The online community has been debating whether sites should continue to support Microsoft’s Internet Explorer 6, with some IT administrators and security experts publicly asking whether now is the time to think about shutting down the 8-year-old browser.
The newest flurry of debate erupted after Digg, a content-sharing Website, suggested in July that it could stop supporting IE 6 “soon.” While this decision was prompted by practical factors, namely the amount of time that Digg’s engineers spent supporting IE 6-related site activity, it led the administrators to issue a survey on why 10 percent of its users continued to use the aged browser.
The survey suggested that, of the Digg community using IE 6, most declined to upgrade either because they had no administrator access on their PCs or else because “someone at work says I can’t.”
Other online sites and groups picked up the thread; for example, Twibbon started a small “IE 6 Must Die” chain. YouTube has also asked IE 6 users to upgrade.
Despite the online back-and-forth, Microsoft seems determined to continue to support the browser until April 2014-perhaps a smart move on the company’s part, considering that IE 6 shipped along with Windows XP, and a lot of users seem unwilling to give up XP for another operating system.
“We committed to supporting the IE included with Windows for the lifespan of the product,” Dean Hachamovitch, a member of Microsoft’s Internet Explorer team, wrote in an Aug. 10 post on Microsoft’s official Internet Explorer blog. “As engineers, we want people to upgrade to the latest version. We make it as easy as possible for them to upgrade. Ultimately, the choice to upgrade belongs to the person responsible for the PC.”
Hachamovitch added, “Looking back at the post on Digg, it’s not just IT professionals. Some of the ‘regular people’ surveyed there were not interested in upgrading.”
Despite some users’ reluctance to part with IE 6, there has been a slow but steady migration to Internet Explorer 8.

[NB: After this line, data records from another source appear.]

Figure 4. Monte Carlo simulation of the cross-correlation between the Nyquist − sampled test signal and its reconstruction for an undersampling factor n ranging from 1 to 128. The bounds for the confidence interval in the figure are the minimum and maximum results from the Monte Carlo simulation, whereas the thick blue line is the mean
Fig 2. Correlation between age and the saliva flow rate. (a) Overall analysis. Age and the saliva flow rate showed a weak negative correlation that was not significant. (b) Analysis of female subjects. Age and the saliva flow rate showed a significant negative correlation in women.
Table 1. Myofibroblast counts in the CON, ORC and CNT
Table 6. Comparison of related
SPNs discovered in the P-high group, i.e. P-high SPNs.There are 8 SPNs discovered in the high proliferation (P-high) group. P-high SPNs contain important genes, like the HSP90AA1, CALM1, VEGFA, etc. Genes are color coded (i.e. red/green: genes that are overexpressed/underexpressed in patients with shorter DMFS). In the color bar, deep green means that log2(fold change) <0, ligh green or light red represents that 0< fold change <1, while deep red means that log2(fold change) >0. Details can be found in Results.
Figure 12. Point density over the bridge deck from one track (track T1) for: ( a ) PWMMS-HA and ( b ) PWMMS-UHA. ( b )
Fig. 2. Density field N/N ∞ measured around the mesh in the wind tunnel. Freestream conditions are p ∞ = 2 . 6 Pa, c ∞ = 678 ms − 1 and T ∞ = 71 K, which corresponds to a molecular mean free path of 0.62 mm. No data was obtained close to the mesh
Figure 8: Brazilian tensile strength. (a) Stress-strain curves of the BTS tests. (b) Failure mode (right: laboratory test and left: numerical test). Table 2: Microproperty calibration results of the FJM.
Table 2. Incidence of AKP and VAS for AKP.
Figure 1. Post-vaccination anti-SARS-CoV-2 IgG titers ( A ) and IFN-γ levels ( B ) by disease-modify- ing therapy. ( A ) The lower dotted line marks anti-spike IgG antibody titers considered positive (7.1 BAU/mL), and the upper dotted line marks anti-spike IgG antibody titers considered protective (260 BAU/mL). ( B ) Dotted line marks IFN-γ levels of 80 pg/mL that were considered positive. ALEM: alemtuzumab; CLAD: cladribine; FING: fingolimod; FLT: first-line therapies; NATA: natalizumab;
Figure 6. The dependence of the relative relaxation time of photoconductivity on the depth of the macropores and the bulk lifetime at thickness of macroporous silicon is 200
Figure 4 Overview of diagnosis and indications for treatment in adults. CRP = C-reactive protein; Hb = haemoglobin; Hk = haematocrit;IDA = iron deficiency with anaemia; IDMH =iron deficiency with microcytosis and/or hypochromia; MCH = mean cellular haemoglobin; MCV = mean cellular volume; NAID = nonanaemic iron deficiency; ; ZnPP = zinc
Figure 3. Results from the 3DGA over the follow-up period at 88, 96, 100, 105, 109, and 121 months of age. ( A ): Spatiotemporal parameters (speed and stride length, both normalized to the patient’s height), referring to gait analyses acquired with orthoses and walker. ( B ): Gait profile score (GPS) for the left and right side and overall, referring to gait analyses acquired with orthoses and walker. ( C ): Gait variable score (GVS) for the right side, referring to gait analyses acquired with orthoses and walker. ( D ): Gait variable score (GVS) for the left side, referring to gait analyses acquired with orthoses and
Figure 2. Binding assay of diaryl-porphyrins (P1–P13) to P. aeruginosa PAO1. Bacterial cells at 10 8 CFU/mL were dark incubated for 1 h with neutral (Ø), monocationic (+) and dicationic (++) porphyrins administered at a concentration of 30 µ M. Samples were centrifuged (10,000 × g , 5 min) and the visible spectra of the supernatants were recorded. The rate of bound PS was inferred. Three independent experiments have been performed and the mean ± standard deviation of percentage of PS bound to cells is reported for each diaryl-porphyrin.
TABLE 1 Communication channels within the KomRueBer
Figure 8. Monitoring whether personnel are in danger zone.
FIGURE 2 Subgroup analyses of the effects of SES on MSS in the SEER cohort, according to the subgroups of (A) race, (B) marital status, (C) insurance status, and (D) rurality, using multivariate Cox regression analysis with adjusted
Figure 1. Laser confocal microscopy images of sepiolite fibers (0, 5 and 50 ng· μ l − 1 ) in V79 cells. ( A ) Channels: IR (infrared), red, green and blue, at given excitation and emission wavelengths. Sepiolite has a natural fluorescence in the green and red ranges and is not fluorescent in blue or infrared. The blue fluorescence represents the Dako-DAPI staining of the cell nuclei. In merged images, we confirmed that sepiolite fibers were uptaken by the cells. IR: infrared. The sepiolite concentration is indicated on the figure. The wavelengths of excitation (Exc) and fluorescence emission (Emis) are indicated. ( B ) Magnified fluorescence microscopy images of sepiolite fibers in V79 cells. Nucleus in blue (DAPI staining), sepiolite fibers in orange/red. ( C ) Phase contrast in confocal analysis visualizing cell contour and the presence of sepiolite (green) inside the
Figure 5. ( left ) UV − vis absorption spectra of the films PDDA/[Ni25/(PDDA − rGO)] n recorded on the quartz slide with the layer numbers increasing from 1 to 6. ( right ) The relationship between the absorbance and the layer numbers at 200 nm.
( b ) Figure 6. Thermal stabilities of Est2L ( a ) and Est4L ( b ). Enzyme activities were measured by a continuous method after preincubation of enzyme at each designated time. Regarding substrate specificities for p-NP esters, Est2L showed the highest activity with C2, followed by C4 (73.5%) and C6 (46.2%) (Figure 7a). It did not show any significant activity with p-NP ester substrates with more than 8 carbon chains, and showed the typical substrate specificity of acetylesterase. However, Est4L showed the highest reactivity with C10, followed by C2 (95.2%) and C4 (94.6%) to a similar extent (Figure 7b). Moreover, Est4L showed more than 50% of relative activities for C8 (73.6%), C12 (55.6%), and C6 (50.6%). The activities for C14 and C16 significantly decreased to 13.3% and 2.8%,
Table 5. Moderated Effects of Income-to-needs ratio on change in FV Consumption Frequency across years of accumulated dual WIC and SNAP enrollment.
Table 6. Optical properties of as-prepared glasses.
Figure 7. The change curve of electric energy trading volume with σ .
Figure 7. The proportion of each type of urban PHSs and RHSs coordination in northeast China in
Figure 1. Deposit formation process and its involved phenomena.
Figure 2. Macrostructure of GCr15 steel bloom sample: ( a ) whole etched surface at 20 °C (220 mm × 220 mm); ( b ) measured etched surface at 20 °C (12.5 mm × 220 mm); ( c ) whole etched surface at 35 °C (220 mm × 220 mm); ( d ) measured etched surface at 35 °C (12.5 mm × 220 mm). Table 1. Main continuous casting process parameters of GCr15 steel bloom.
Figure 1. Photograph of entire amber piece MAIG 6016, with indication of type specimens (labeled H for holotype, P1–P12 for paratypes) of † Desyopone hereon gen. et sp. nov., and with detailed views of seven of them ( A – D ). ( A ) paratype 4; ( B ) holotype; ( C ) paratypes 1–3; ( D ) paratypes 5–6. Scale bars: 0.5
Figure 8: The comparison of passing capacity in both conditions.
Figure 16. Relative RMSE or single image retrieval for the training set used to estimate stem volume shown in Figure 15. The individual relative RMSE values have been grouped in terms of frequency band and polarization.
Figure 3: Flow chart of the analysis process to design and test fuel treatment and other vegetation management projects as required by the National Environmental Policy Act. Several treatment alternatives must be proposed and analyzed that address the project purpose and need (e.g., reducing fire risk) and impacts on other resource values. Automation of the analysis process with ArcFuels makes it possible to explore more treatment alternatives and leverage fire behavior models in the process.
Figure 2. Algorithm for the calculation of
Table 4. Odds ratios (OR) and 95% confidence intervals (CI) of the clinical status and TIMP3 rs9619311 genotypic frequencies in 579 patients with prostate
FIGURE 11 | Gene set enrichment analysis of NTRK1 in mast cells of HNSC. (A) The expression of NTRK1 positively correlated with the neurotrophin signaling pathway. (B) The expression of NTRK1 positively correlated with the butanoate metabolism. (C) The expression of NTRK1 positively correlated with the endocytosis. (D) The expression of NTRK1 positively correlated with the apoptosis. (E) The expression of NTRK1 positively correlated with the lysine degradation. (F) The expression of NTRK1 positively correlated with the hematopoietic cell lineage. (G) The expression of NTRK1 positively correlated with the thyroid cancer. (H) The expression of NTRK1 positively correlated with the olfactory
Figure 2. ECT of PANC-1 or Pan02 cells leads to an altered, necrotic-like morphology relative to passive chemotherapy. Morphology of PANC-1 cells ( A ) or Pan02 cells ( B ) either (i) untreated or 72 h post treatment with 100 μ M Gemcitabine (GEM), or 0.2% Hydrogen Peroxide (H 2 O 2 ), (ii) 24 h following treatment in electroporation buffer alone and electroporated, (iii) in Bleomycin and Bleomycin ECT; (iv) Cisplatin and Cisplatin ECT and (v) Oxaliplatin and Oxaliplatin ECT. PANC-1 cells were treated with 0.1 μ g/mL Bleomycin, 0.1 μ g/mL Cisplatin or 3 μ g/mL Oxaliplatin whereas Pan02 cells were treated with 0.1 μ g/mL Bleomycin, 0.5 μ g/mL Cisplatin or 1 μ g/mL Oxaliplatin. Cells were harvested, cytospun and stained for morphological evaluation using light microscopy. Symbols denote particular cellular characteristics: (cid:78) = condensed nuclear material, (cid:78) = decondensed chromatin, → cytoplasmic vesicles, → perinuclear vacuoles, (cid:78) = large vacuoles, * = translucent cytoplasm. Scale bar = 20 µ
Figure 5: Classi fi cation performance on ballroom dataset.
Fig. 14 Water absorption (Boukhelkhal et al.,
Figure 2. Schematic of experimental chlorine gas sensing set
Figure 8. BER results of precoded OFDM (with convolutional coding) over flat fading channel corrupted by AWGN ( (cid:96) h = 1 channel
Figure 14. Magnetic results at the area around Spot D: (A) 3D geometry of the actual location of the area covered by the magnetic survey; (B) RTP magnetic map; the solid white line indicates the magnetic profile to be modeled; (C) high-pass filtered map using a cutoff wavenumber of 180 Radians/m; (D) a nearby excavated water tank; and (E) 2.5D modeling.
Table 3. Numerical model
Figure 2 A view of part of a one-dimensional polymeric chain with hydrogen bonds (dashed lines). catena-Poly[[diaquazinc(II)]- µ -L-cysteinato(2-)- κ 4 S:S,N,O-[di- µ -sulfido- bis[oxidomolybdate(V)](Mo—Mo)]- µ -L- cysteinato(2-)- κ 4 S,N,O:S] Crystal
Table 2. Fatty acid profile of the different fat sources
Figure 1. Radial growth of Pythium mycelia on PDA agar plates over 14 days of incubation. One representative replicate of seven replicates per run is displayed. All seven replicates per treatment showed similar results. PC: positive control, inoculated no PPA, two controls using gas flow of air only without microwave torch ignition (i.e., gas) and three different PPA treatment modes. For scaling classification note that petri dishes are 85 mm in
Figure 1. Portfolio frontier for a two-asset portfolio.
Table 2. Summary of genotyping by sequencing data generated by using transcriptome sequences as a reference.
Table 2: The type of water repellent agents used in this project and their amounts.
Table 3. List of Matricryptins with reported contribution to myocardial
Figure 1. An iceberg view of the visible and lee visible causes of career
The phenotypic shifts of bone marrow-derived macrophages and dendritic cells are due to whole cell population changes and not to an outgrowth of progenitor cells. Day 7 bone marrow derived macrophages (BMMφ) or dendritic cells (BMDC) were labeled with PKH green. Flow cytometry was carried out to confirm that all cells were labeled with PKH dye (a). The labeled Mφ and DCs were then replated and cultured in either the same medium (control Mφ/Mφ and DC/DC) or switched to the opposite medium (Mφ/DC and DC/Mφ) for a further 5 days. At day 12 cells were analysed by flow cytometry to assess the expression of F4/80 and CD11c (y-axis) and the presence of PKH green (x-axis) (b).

Microsoft’s share of the browser market fell in 2008. According to StatCounter, the global market share of IE 7 fell from 43.45 percent in May 2009 to 33.75 percent in June and 30.61 percent in July. IE 6 fell from 11.47 percent in May to 8.74 percent at the beginning of July.
During that period, IE 8 climbed from 8.5 percent in May to 15.4 percent in July. Mozilla Firefox 3.0’s portion of the market had reached 27.73 percent by July, while other browsers-including Firefox 2.0, Apple Safari and Google Chrome-saw their market shares at somewhere between 0.04 and 2 percent.
Ray Valdes, an analyst with Gartner, told eWEEK at the time of the StatCounter report that “both” the adoption of IE 8 and the rise of “alternative browsers” such as Firefox were leading to the decline in IE 6 and IE 7 usage. For certain sites and online communities, it seems that the decline can’t happen fast enough.